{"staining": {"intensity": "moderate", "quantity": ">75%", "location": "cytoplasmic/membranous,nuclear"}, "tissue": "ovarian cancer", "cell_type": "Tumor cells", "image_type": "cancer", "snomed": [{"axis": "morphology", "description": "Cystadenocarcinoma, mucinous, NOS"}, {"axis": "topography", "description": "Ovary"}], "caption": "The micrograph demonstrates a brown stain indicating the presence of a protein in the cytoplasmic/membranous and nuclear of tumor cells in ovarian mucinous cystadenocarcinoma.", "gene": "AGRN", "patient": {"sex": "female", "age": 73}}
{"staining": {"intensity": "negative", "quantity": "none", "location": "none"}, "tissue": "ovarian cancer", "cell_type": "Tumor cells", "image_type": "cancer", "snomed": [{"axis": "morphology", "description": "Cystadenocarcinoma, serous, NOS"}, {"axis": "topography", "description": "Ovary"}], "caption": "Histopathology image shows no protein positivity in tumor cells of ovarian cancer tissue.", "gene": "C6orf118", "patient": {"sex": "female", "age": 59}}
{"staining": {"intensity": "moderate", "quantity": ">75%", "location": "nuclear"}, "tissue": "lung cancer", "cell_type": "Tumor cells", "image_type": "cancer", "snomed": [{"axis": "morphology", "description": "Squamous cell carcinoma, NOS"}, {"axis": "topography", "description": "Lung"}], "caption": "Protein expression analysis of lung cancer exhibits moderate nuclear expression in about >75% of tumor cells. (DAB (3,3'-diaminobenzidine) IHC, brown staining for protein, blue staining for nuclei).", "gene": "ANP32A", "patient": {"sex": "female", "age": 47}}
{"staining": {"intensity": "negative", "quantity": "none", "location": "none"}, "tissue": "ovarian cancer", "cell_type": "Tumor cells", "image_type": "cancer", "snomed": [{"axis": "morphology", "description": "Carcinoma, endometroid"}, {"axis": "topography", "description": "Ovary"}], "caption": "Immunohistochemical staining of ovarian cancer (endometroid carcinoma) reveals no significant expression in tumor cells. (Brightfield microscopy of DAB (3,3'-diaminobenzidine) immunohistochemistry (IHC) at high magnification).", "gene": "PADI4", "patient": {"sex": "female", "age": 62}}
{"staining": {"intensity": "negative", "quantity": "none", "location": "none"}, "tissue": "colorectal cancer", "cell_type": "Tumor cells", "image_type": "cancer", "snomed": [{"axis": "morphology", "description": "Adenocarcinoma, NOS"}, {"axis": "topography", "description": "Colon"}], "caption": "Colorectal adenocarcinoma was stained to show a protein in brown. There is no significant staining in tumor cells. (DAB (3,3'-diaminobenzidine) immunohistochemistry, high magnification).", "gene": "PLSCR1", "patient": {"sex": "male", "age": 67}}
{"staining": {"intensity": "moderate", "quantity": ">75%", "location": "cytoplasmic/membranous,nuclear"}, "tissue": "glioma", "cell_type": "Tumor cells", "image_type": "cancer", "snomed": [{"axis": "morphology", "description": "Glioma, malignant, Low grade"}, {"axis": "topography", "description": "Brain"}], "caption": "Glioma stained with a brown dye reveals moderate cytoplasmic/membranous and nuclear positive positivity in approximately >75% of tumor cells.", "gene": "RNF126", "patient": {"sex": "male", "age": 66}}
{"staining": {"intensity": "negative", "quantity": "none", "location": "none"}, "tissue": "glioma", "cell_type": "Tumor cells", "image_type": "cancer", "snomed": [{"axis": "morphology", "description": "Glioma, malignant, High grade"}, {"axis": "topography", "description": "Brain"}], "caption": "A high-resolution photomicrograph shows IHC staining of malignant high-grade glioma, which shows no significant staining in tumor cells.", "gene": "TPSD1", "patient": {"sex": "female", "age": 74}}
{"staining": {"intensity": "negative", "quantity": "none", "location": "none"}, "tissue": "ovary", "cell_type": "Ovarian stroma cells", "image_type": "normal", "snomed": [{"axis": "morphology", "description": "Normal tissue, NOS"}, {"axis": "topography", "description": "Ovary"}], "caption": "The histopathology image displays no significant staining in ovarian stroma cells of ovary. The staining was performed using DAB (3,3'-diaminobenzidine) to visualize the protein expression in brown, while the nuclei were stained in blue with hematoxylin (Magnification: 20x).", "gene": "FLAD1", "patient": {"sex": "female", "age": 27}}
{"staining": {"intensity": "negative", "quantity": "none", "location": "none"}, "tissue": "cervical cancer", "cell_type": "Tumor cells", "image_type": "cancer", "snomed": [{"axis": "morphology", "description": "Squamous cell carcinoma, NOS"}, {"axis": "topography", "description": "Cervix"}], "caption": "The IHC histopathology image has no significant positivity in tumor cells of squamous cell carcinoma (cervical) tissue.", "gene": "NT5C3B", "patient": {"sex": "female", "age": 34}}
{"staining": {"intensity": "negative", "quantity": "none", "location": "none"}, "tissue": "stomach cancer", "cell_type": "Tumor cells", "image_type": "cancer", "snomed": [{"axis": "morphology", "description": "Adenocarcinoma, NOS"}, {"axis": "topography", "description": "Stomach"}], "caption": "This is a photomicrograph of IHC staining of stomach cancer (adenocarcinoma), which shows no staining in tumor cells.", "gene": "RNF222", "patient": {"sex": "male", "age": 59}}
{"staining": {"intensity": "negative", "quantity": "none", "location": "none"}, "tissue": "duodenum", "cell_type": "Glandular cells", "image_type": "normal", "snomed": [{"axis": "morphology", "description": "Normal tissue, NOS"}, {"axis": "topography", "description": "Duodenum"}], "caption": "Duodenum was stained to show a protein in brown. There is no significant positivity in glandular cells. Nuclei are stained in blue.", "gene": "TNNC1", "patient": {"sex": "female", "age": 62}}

========================================================================

» Work task
Output the material verbatim, including every line.

» Task answer
{"staining": {"intensity": "moderate", "quantity": ">75%", "location": "cytoplasmic/membranous,nuclear"}, "tissue": "ovarian cancer", "cell_type": "Tumor cells", "image_type": "cancer", "snomed": [{"axis": "morphology", "description": "Cystadenocarcinoma, mucinous, NOS"}, {"axis": "topography", "description": "Ovary"}], "caption": "The micrograph demonstrates a brown stain indicating the presence of a protein in the cytoplasmic/membranous and nuclear of tumor cells in ovarian mucinous cystadenocarcinoma.", "gene": "AGRN", "patient": {"sex": "female", "age": 73}}
{"staining": {"intensity": "negative", "quantity": "none", "location": "none"}, "tissue": "ovarian cancer", "cell_type": "Tumor cells", "image_type": "cancer", "snomed": [{"axis": "morphology", "description": "Cystadenocarcinoma, serous, NOS"}, {"axis": "topography", "description": "Ovary"}], "caption": "Histopathology image shows no protein positivity in tumor cells of ovarian cancer tissue.", "gene": "C6orf118", "patient": {"sex": "female", "age": 59}}
{"staining": {"intensity": "moderate", "quantity": ">75%", "location": "nuclear"}, "tissue": "lung cancer", "cell_type": "Tumor cells", "image_type": "cancer", "snomed": [{"axis": "morphology", "description": "Squamous cell carcinoma, NOS"}, {"axis": "topography", "description": "Lung"}], "caption": "Protein expression analysis of lung cancer exhibits moderate nuclear expression in about >75% of tumor cells. (DAB (3,3'-diaminobenzidine) IHC, brown staining for protein, blue staining for nuclei).", "gene": "ANP32A", "patient": {"sex": "female", "age": 47}}
{"staining": {"intensity": "negative", "quantity": "none", "location": "none"}, "tissue": "ovarian cancer", "cell_type": "Tumor cells", "image_type": "cancer", "snomed": [{"axis": "morphology", "description": "Carcinoma, endometroid"}, {"axis": "topography", "description": "Ovary"}], "caption": "Immunohistochemical staining of ovarian cancer (endometroid carcinoma) reveals no significant expression in tumor cells. (Brightfield microscopy of DAB (3,3'-diaminobenzidine) immunohistochemistry (IHC) at high magnification).", "gene": "PADI4", "patient": {"sex": "female", "age": 62}}
{"staining": {"intensity": "negative", "quantity": "none", "location": "none"}, "tissue": "colorectal cancer", "cell_type": "Tumor cells", "image_type": "cancer", "snomed": [{"axis": "morphology", "description": "Adenocarcinoma, NOS"}, {"axis": "topography", "description": "Colon"}], "caption": "Colorectal adenocarcinoma was stained to show a protein in brown. There is no significant staining in tumor cells. (DAB (3,3'-diaminobenzidine) immunohistochemistry, high magnification).", "gene": "PLSCR1", "patient": {"sex": "male", "age": 67}}
{"staining": {"intensity": "moderate", "quantity": ">75%", "location": "cytoplasmic/membranous,nuclear"}, "tissue": "glioma", "cell_type": "Tumor cells", "image_type": "cancer", "snomed": [{"axis": "morphology", "description": "Glioma, malignant, Low grade"}, {"axis": "topography", "description": "Brain"}], "caption": "Glioma stained with a brown dye reveals moderate cytoplasmic/membranous and nuclear positive positivity in approximately >75% of tumor cells.", "gene": "RNF126", "patient": {"sex": "male", "age": 66}}
{"staining": {"intensity": "negative", "quantity": "none", "location": "none"}, "tissue": "glioma", "cell_type": "Tumor cells", "image_type": "cancer", "snomed": [{"axis": "morphology", "description": "Glioma, malignant, High grade"}, {"axis": "topography", "description": "Brain"}], "caption": "A high-resolution photomicrograph shows IHC staining of malignant high-grade glioma, which shows no significant staining in tumor cells.", "gene": "TPSD1", "patient": {"sex": "female", "age": 74}}
{"staining": {"intensity": "negative", "quantity": "none", "location": "none"}, "tissue": "ovary", "cell_type": "Ovarian stroma cells", "image_type": "normal", "snomed": [{"axis": "morphology", "description": "Normal tissue, NOS"}, {"axis": "topography", "description": "Ovary"}], "caption": "The histopathology image displays no significant staining in ovarian stroma cells of ovary. The staining was performed using DAB (3,3'-diaminobenzidine) to visualize the protein expression in brown, while the nuclei were stained in blue with hematoxylin (Magnification: 20x).", "gene": "FLAD1", "patient": {"sex": "female", "age": 27}}
{"staining": {"intensity": "negative", "quantity": "none", "location": "none"}, "tissue": "cervical cancer", "cell_type": "Tumor cells", "image_type": "cancer", "snomed": [{"axis": "morphology", "description": "Squamous cell carcinoma, NOS"}, {"axis": "topography", "description": "Cervix"}], "caption": "The IHC histopathology image has no significant positivity in tumor cells of squamous cell carcinoma (cervical) tissue.", "gene": "NT5C3B", "patient": {"sex": "female", "age": 34}}
{"staining": {"intensity": "negative", "quantity": "none", "location": "none"}, "tissue": "stomach cancer", "cell_type": "Tumor cells", "image_type": "cancer", "snomed": [{"axis": "morphology", "description": "Adenocarcinoma, NOS"}, {"axis": "topography", "description": "Stomach"}], "caption": "This is a photomicrograph of IHC staining of stomach cancer (adenocarcinoma), which shows no staining in tumor cells.", "gene": "RNF222", "patient": {"sex": "male", "age": 59}}
{"staining": {"intensity": "negative", "quantity": "none", "location": "none"}, "tissue": "duodenum", "cell_type": "Glandular cells", "image_type": "normal", "snomed": [{"axis": "morphology", "description": "Normal tissue, NOS"}, {"axis": "topography", "description": "Duodenum"}], "caption": "Duodenum was stained to show a protein in brown. There is no significant positivity in glandular cells. Nuclei are stained in blue.", "gene": "TNNC1", "patient": {"sex": "female", "age": 62}}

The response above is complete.